» **Work to complete**:
Repeat the records below exactly. Omit the pictures.

(Recorded data)

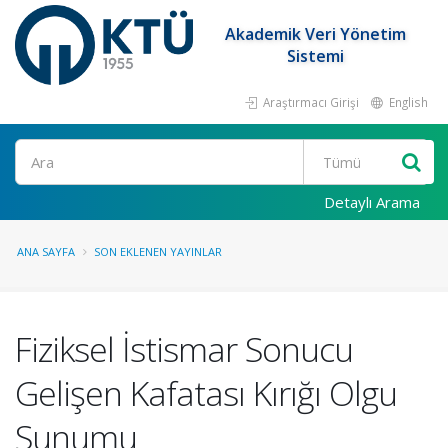
Akademik Veri Yönetim
Sistemi
Araştırmacı Girişi
English
Ara
Detaylı Arama
ANA SAYFA
SON EKLENEN YAYINLAR
Fiziksel İstismar Sonucu
Gelişen Kafatası Kırığı Olgu
Sunumu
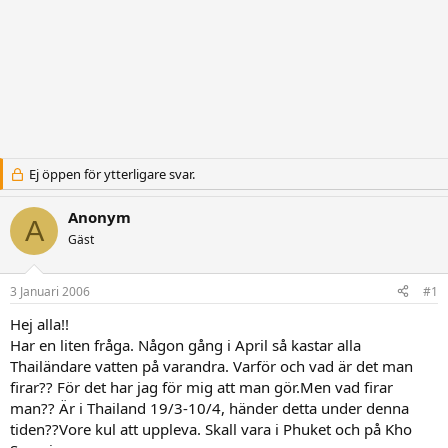
Ej öppen för ytterligare svar.
Anonym
A
Gäst
3 Januari 2006
#1
Hej alla!!
Har en liten fråga. Någon gång i April så kastar alla
Thailändare vatten på varandra. Varför och vad är det man
firar?? För det har jag för mig att man gör.Men vad firar
man?? Är i Thailand 19/3-10/4, händer detta under denna
tiden??Vore kul att uppleva. Skall vara i Phuket och på Kho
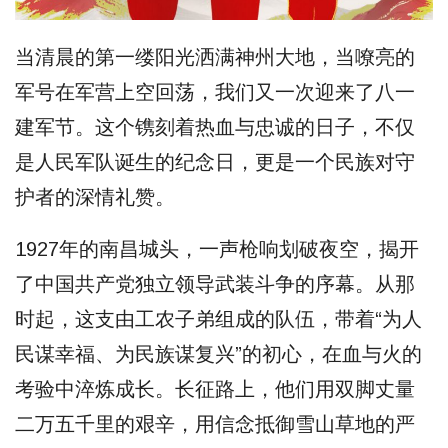
当清晨的第一缕阳光洒满神州大地，当嘹亮的
军号在军营上空回荡，我们又一次迎来了八一
建军节。这个镌刻着热血与忠诚的日子，不仅
是人民军队诞生的纪念日，更是一个民族对守
护者的深情礼赞。
1927年的南昌城头，一声枪响划破夜空，揭开
了中国共产党独立领导武装斗争的序幕。从那
时起，这支由工农子弟组成的队伍，带着“为人
民谋幸福、为民族谋复兴”的初心，在血与火的
考验中淬炼成长。长征路上，他们用双脚丈量
二万五千里的艰辛，用信念抵御雪山草地的严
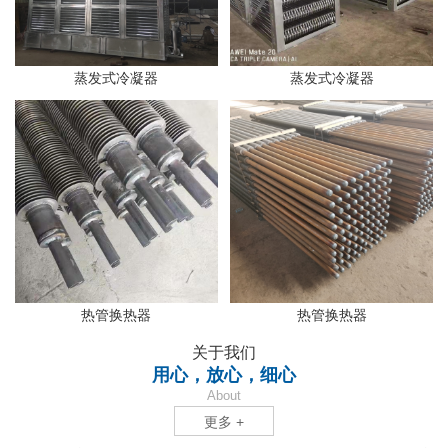
蒸发式冷凝器
蒸发式冷凝器
热管换热器
热管换热器
关于我们
用心，放心，细心
About
更多 +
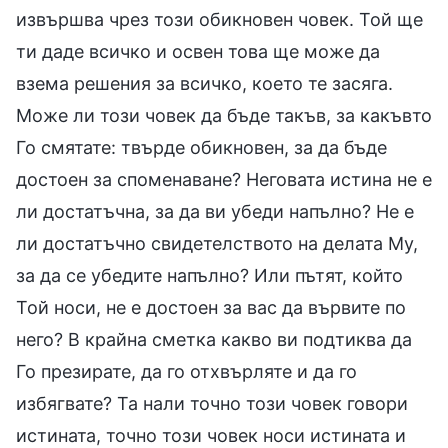
извършва чрез този обикновен човек. Той ще
ти даде всичко и освен това ще може да
взема решения за всичко, което те засяга.
Може ли този човек да бъде такъв, за какъвто
Го смятате: твърде обикновен, за да бъде
достоен за споменаване? Неговата истина не е
ли достатъчна, за да ви убеди напълно? Не е
ли достатъчно свидетелството на делата Му,
за да се убедите напълно? Или пътят, който
Той носи, не е достоен за вас да вървите по
него? В крайна сметка какво ви подтиква да
Го презирате, да го отхвърляте и да го
избягвате? Та нали точно този човек говори
истината, точно този човек носи истината и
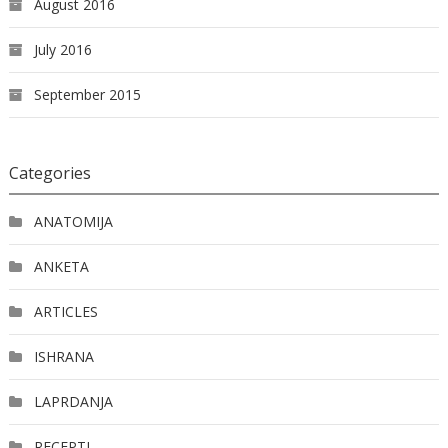
August 2016
July 2016
September 2015
Categories
ANATOMIJA
ANKETA
ARTICLES
ISHRANA
LAPRDANJA
RECEPTI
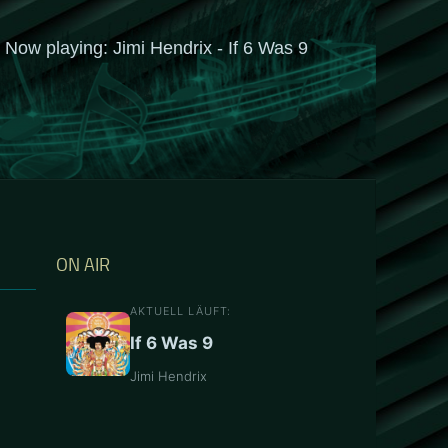
ON AIR
AKTUELL LÄUFT:
If 6 Was 9
Jimi Hendrix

» **Answer section**:
Akademik Veri Yönetim
Sistemi
Araştırmacı Girişi
English
Ara
Detaylı Arama
ANA SAYFA
SON EKLENEN YAYINLAR
Fiziksel İstismar Sonucu
Gelişen Kafatası Kırığı Olgu
Sunumu
Ej öppen för ytterligare svar.
Anonym
A
Gäst
3 Januari 2006
#1
Hej alla!!
Har en liten fråga. Någon gång i April så kastar alla
Thailändare vatten på varandra. Varför och vad är det man
firar?? För det har jag för mig att man gör.Men vad firar
man?? Är i Thailand 19/3-10/4, händer detta under denna
tiden??Vore kul att uppleva. Skall vara i Phuket och på Kho
当清晨的第一缕阳光洒满神州大地，当嘹亮的
军号在军营上空回荡，我们又一次迎来了八一
建军节。这个镌刻着热血与忠诚的日子，不仅
是人民军队诞生的纪念日，更是一个民族对守
护者的深情礼赞。
1927年的南昌城头，一声枪响划破夜空，揭开
了中国共产党独立领导武装斗争的序幕。从那
时起，这支由工农子弟组成的队伍，带着“为人
民谋幸福、为民族谋复兴”的初心，在血与火的
考验中淬炼成长。长征路上，他们用双脚丈量
二万五千里的艰辛，用信念抵御雪山草地的严
蒸发式冷凝器
蒸发式冷凝器
热管换热器
热管换热器
关于我们
用心，放心，细心
About
更多 +
извършва чрез този обикновен човек. Той ще
ти даде всичко и освен това ще може да
взема решения за всичко, което те засяга.
Може ли този човек да бъде такъв, за какъвто
Го смятате: твърде обикновен, за да бъде
достоен за споменаване? Неговата истина не е
ли достатъчна, за да ви убеди напълно? Не е
ли достатъчно свидетелството на делата Му,
за да се убедите напълно? Или пътят, който
Той носи, не е достоен за вас да вървите по
него? В крайна сметка какво ви подтиква да
Го презирате, да го отхвърляте и да го
избягвате? Та нали точно този човек говори
истината, точно този човек носи истината и
August 2016
July 2016
September 2015
Categories
ANATOMIJA
ANKETA
ARTICLES
ISHRANA
LAPRDANJA
RECEPTI
ON AIR
AKTUELL LÄUFT:
If 6 Was 9
Jimi Hendrix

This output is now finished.